Signing condolence register
Signing condolence register

Dignity and decorum can never go out of style. And at ceremonies such as a funeral or service of songs, the best behaviour is expected.

Good form and kind consideration for the family of the departed are required from guests and participants at a funeral.

Apart from the appropriate attire, your manners and ways must show refinement.

Before the day (services of songs or funeral), pay a condolence visit.

Sign the register, and be as unobtrusive as possible. Just say short prayers and exchange kind words with the bereaved. No long story about the escapades of the deceased or inappropriate episodes both of you shared.

Don’t stay longer than an hour except you are very close to the family. If you are close, pen a condolence letter expressing your commiseration with the spouse and family of the deceased. Just a few paragraphs of condolence, eulogies and prayer.

At the service of songs or funeral, arrive before the programme starts, and partake in proceedings as quietly as you can.

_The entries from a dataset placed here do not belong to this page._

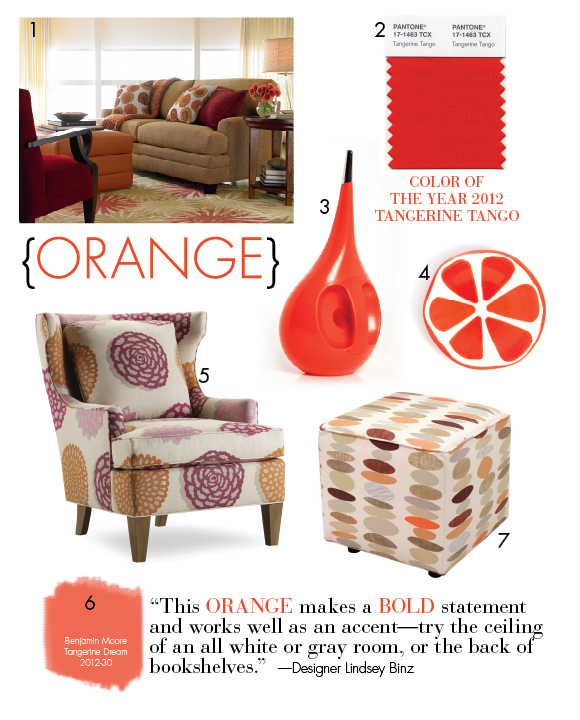
This screenshot has width=580, height=720. Find the location of `couch`. couch is located at coordinates (168, 139).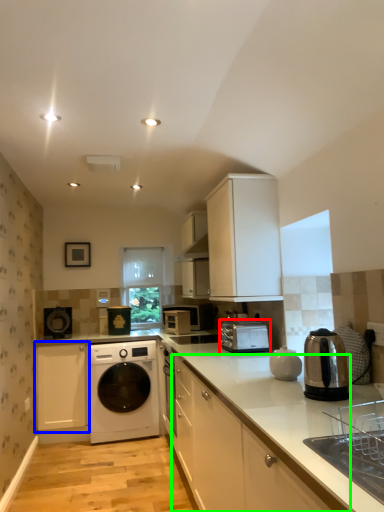
Question: Estimate the real-world distances between objects in this image. Which object is farther from home appliance (highlighted by a red box), cabinetry (highlighted by a blue box) or cabinetry (highlighted by a green box)?

Choices:
 (A) cabinetry
 (B) cabinetry

Answer: (A)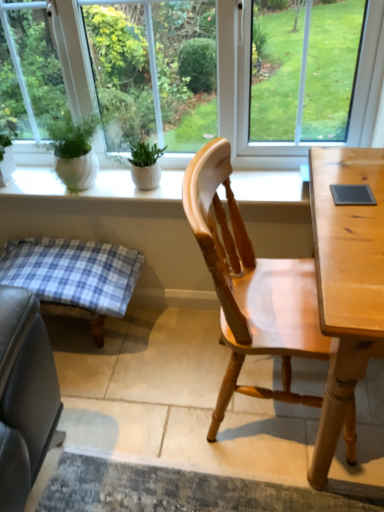
This screenshot has height=512, width=384. What do you see at coordinates (74, 277) in the screenshot? I see `blue plaid cushion at lower left` at bounding box center [74, 277].

The height and width of the screenshot is (512, 384). Identify the location of white ceramic plant pots at upper center. (94, 186).

In order to face light wood chair at center, should I rotate leftwards or rightwards?

You should look right and rotate roughly 10.760 degrees.

This screenshot has width=384, height=512. Describe the element at coordinates (243, 93) in the screenshot. I see `transparent glass window at center` at that location.

This screenshot has height=512, width=384. In order to click on green matte plant at center in this screenshot , I will do `click(145, 165)`.

Is blue plaid cushion at lower left located outside transparent glass window at center?

Yes, blue plaid cushion at lower left is not within transparent glass window at center.

Consider the image. Which object is further away from the camera, blue plaid cushion at lower left or transparent glass window at center?

blue plaid cushion at lower left.

Considering the relative sizes of blue plaid cushion at lower left and transparent glass window at center in the image provided, is blue plaid cushion at lower left smaller than transparent glass window at center?

Yes.

What's the angular difference between blue plaid cushion at lower left and transparent glass window at center's facing directions?

The angular difference between blue plaid cushion at lower left and transparent glass window at center is 1.53 degrees.

Is point (83, 108) farther from viewer compared to point (298, 259)?

That is False.

What's the angular difference between transparent glass window at center and light wood chair at center's facing directions?

The angle between the facing direction of transparent glass window at center and the facing direction of light wood chair at center is 87.5 degrees.

Which of these two, transparent glass window at center or light wood chair at center, is wider?

light wood chair at center.

From a real-world perspective, between transparent glass window at center and light wood chair at center, who is vertically lower?

In real-world perspective, light wood chair at center is lower.

How distant is light wood chair at center from white ceramic plant pots at upper center?

47.14 centimeters.

Is light wood chair at center shorter than white ceramic plant pots at upper center?

In fact, light wood chair at center may be taller than white ceramic plant pots at upper center.

Is light wood chair at center surrounding white ceramic plant pots at upper center?

That's incorrect, white ceramic plant pots at upper center is not inside light wood chair at center.

From a real-world perspective, is light wood chair at center on white ceramic plant pots at upper center?

Actually, light wood chair at center is physically below white ceramic plant pots at upper center in the real world.

Locate an element on the screen. This screenshot has width=384, height=512. window on the left of light wood chair at center is located at coordinates (243, 93).

From the image's perspective, is light wood chair at center above transparent glass window at center?

Actually, light wood chair at center appears below transparent glass window at center in the image.

Consider the image. Relative to transparent glass window at center, is light wood chair at center in front or behind?

light wood chair at center is in front of transparent glass window at center.

Which is more distant, (193,170) or (1,6)?

The point (1,6) is farther from the camera.

Which point is more forward, (210, 441) or (95, 290)?

The point (210, 441) is closer to the camera.

Can we say light wood chair at center lies outside blue plaid cushion at lower left?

Leave your phone in the car, or programme it to ‘silent’- and never be tempted to have a conversation with your caller.

Be attentive at the funeral, and stay still the end. ‘There is no hurry’, that’s what death actually teaches.

And never forget, death is not a tragedy or an irreparable loss. It is fact of life that everyone, everyone will pass on.

So, don’t wail and cry and be despondent. Display a confident and serious mien.

After the ceremony, you can commiserate again with departed’s family. But never hang around too long, except you are very close to them.

  • Don’t forget, we have left the social event, reception, out of this piece.